■ **Given passage**:

^^^^^^^^

Published Dec 31, 2014
CriticalCareRN1
99 Posts
Hello All!
I have been thinking about this for a long time and was just wondering if there exists for critical care positions outside of the hospital. I'm a very creative person, and I was thinking of creating such an environment later down the line in my career, to bypass the hospital chaos. Anybody know of such companies that work in an environment like this? Would love to speak with a representative of one in Houston
sallyrnrrt, ADN, RN
2,398 Posts
interesting, i can see some home care, in a critical care format
Gooselady, BSN, RN
601 Posts
I can see the need for 'critical care' in a very underserved area, in a developing country for instance. It's hard to imagine making this happen in the US, for instance. But creativity is what the future of nursing needs. Best to you and your creative ideas! I'd love to hear more.
I was thinking just the same @sallyrnrrt! The cost of having someone a resident in a hospital is extremely expensive. If we could bring the services to the house, or nursing home, having a nurse with vented patients at home with shift work, with an oncall Dr not too far from the pt, would be an excellent idea. I have a couple other ideas with this, but am going to keep them to myself for now. Sky is the limit with no ceiling!!

^^^^^^^^

(Relative pose estimation data)
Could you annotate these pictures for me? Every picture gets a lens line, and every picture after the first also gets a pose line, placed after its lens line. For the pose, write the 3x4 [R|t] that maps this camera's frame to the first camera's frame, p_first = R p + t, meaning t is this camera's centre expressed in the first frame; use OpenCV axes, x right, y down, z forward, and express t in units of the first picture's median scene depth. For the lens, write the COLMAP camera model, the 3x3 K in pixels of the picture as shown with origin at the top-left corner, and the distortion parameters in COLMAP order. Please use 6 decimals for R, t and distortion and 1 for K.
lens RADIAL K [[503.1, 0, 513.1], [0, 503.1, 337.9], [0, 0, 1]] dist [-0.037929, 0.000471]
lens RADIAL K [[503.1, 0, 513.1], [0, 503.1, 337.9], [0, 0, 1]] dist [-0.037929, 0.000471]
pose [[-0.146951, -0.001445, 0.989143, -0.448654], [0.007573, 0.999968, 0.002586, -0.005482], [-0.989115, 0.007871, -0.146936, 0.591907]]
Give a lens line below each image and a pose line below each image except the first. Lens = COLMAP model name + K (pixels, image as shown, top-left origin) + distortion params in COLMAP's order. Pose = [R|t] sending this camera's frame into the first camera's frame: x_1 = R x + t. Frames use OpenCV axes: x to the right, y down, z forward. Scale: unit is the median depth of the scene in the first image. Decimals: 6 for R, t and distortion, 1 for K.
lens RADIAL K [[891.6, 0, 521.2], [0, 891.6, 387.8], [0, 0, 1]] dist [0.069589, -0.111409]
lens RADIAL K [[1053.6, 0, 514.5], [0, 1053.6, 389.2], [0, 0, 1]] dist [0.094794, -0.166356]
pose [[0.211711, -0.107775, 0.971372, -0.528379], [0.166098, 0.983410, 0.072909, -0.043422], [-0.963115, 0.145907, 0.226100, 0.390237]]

^^^^^^^^

■ **Requirement**: Repeat word for word the part of the forum thread on critical care nursing outside the hospital from "Published Dec 31, 2014" to "to hear more.".

■ **Answer area**:
Published Dec 31, 2014
CriticalCareRN1
99 Posts
Hello All!
I have been thinking about this for a long time and was just wondering if there exists for critical care positions outside of the hospital. I'm a very creative person, and I was thinking of creating such an environment later down the line in my career, to bypass the hospital chaos. Anybody know of such companies that work in an environment like this? Would love to speak with a representative of one in Houston
sallyrnrrt, ADN, RN
2,398 Posts
interesting, i can see some home care, in a critical care format
Gooselady, BSN, RN
601 Posts
I can see the need for 'critical care' in a very underserved area, in a developing country for instance. It's hard to imagine making this happen in the US, for instance. But creativity is what the future of nursing needs. Best to you and your creative ideas! I'd love to hear more.